Der Gefahr der Exklusion entgegenwirken
Der digitale Wandel führt nicht dazu, dass die
Benachteiligung von Kindern mit einem schwierigen biografischen Werdegang
weniger wird, sondern droht, sich fortzusetzen. Es fehlen Zugänge. Die
Medienbildung kommt im pädagogischen Alltag schlicht weg zu kurz. Daher ist es
umso wichtiger, das Thema auch in den Ausbildungen der Fachkräfte stärker zu
präsentieren. Jan Graf hofft auch, dass es sich in den Studiengängen mehr
wiederfindet. Ich erinnere mich daran, einen Seminartag zum Thema
Digitalisierung gehabt zu haben, von dem erstaunlich wenig hängen geblieben
ist.
Das Thema wird von vielen Einrichtungen nachgefragt. In
umfassenden Entwicklungsprozessen wird daran gearbeitet, wie sich Einrichtungen
mit Blick auf die Entwicklungen im Medienbereich passend aufstellen können.

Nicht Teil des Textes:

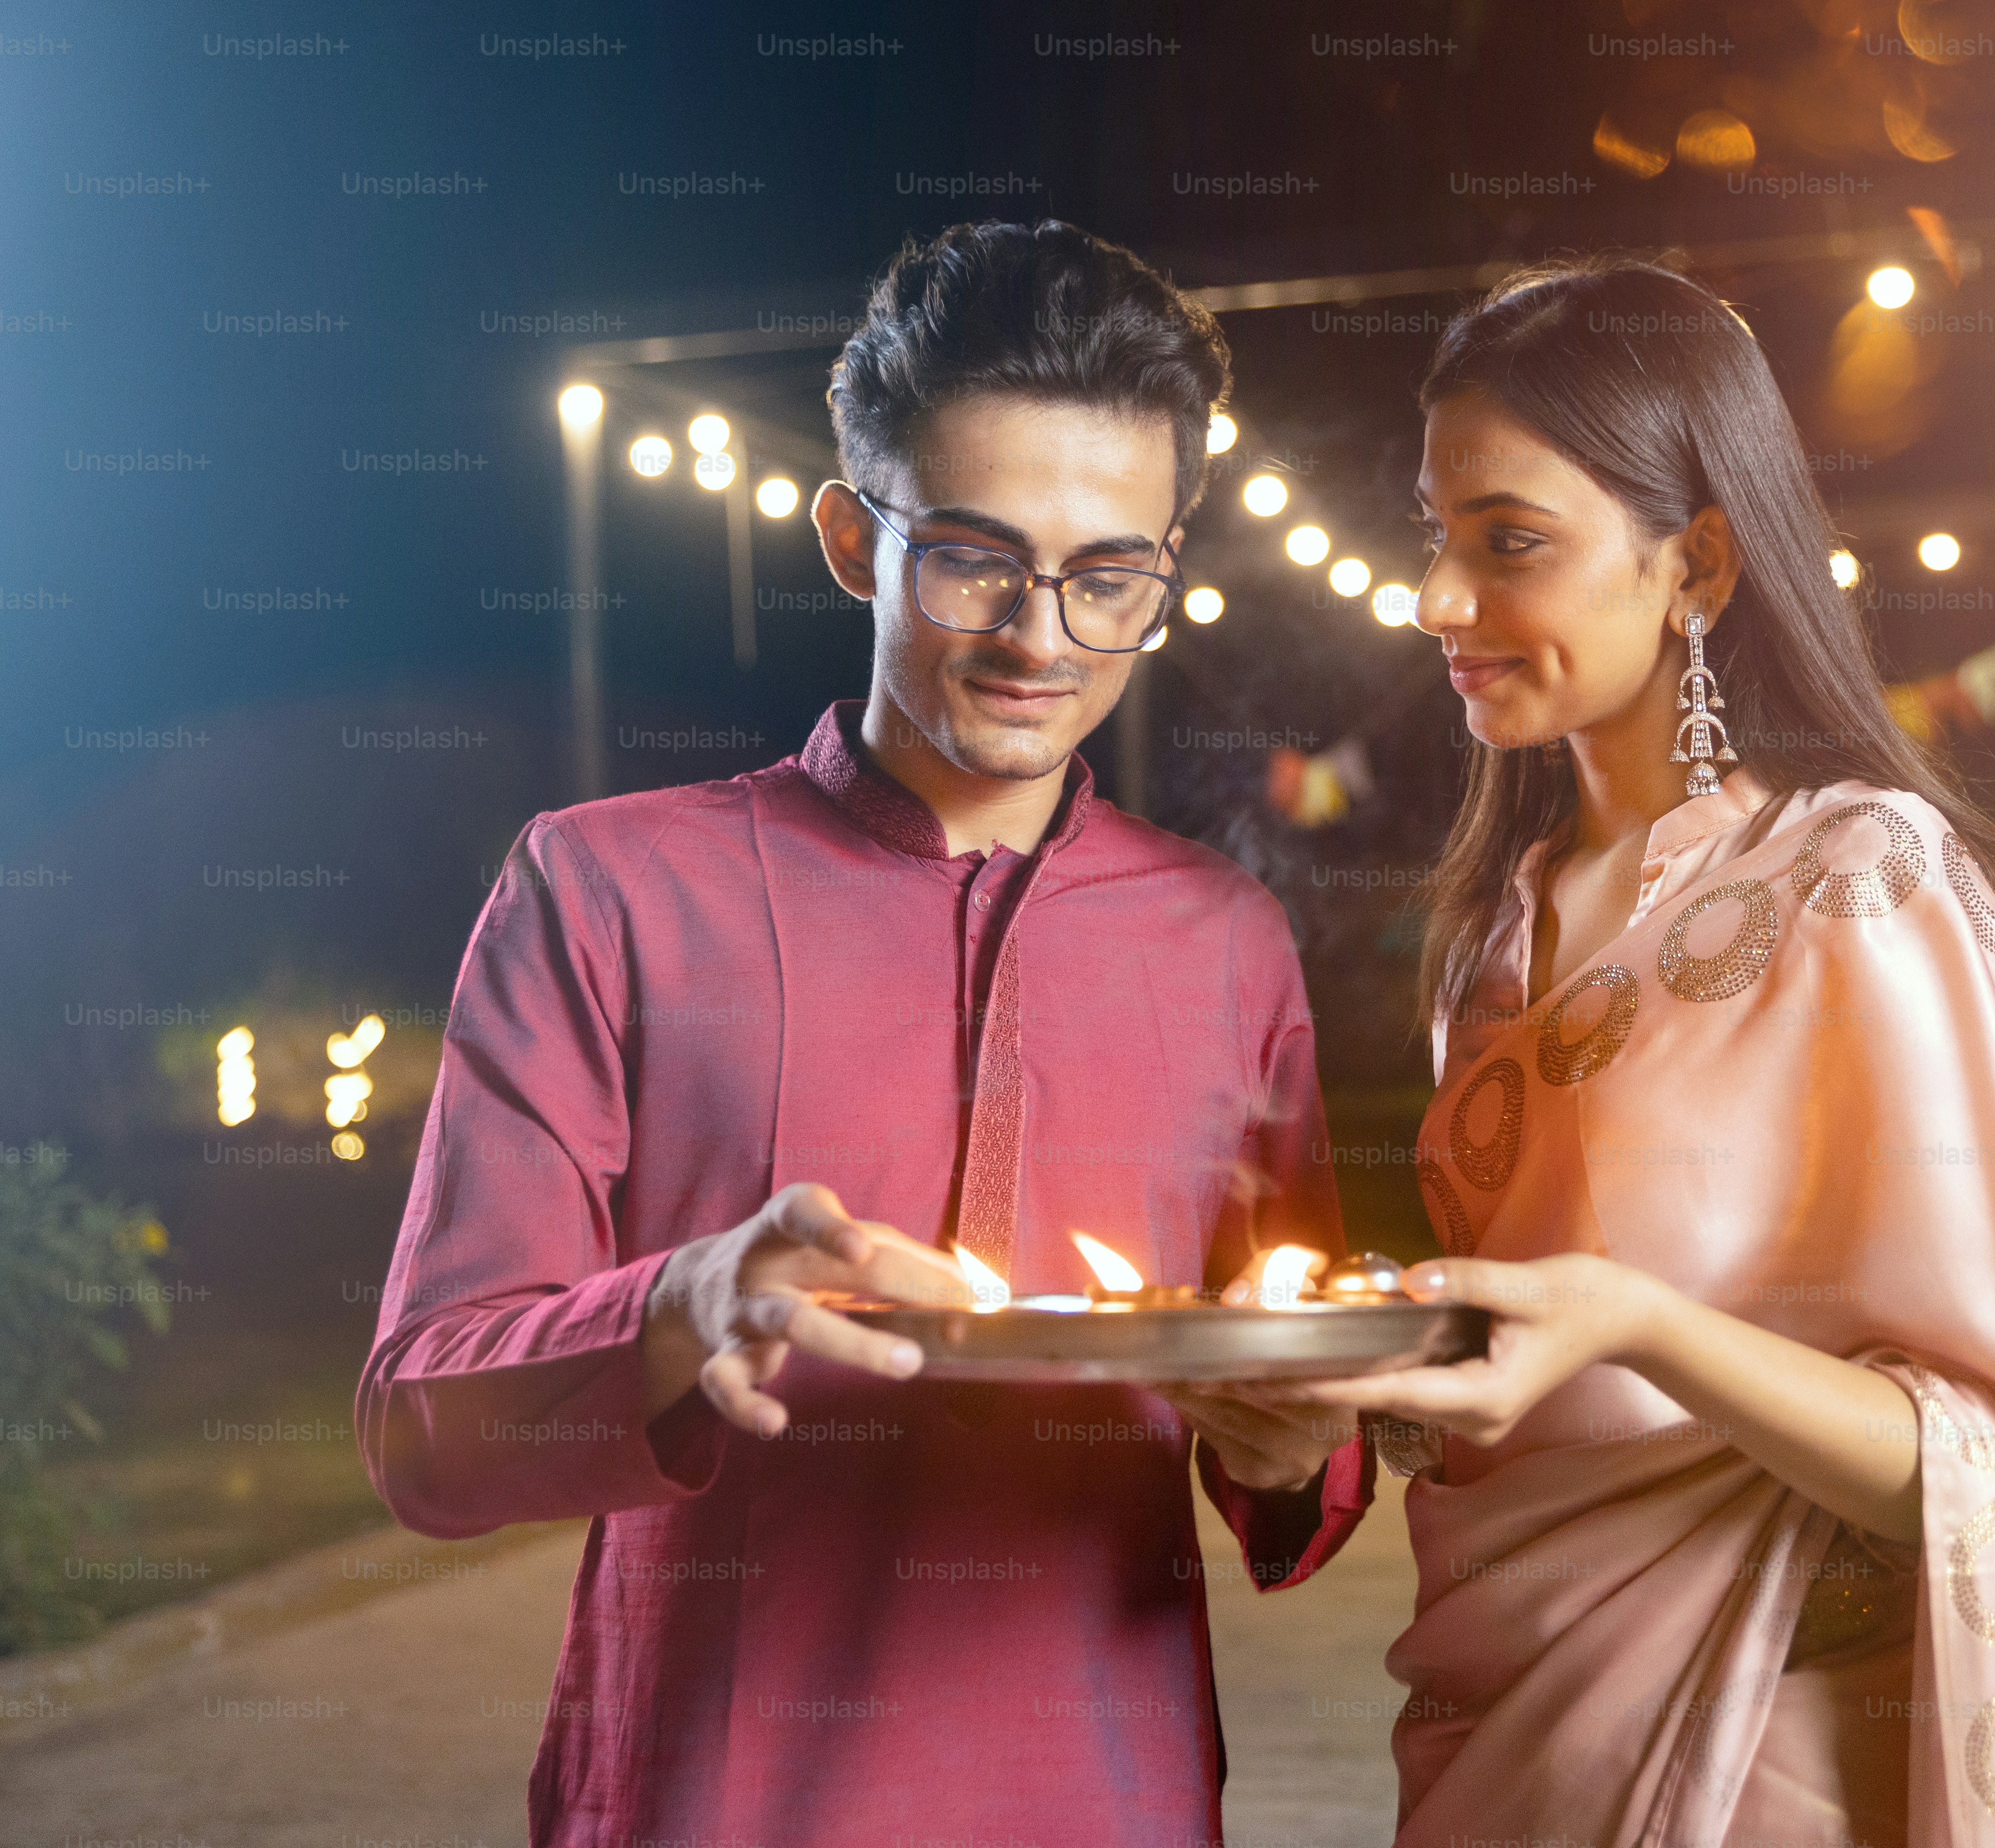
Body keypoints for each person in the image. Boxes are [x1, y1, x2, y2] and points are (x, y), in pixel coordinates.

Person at [355, 220, 1369, 1847]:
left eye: (1109, 577)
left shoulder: (1226, 939)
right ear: (850, 538)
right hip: (711, 1802)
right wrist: (686, 1302)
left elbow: (1297, 1452)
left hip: (1113, 1801)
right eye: (975, 558)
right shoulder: (607, 889)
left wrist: (1297, 1440)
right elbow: (425, 1430)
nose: (1041, 636)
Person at [1258, 259, 1995, 1847]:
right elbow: (1541, 1400)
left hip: (1769, 1750)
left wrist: (1638, 1326)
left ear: (1694, 563)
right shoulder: (1496, 929)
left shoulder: (1856, 882)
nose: (1435, 599)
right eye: (1435, 534)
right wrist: (1349, 1391)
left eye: (1509, 542)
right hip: (1502, 1732)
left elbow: (1979, 1459)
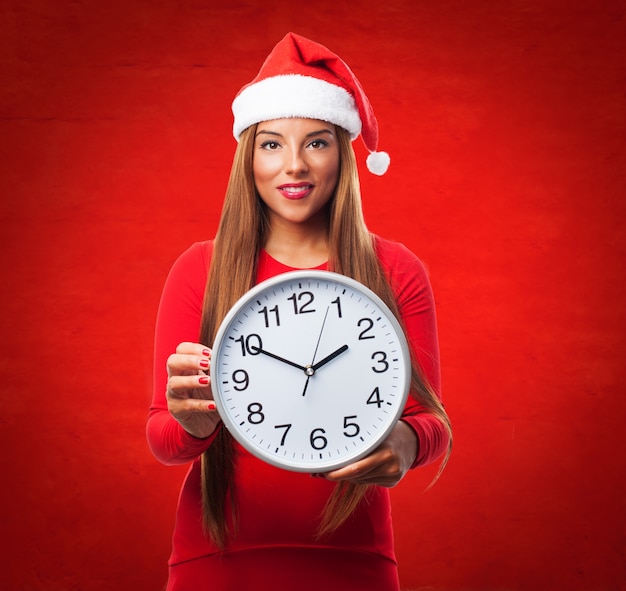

Stadtgrenzenlos hat daher das Fortbildungsprogramm erweitert: Es bietet die
Möglichkeit einer Weiterbildung zum/r Digitalpädagog*in an. Hier wird bewusst
zwischen Digital- und Medienpädagogik unterschieden. Denn aufgrund der
Besonderheiten der stationären Hilfen kann nicht einfach die Medienpädagogik in
die Erziehungshilfe übertragen werden.
Da es immer häufiger vorkommt, dass bei der Aufnahme auch
der exzessive Medienkonsum der Jugendlichen eine Rolle spielt, wird derzeit an
einem Anamnesetool gearbeitet. Dieses soll die Mitarbeitenden dabei
unterstützen soll, die digitalen Kompetenzen der Jugendlichen besser einordnen
zu können.
Ich merke, es ist noch viel zu tun. Aber das Team von
‚Stadtgrenzenlos‘ scheint auf dem richtigen Weg zu sein. Ich hoffe, dass sich
auch die Rahmenbedingungen an die tatsächliche Lebenswelt der Kinder und
Jugendlichen anpassen werden und so die Digitalisierung nicht als Hindernis,
sondern als Ressource gesehen und genutzt werden kann.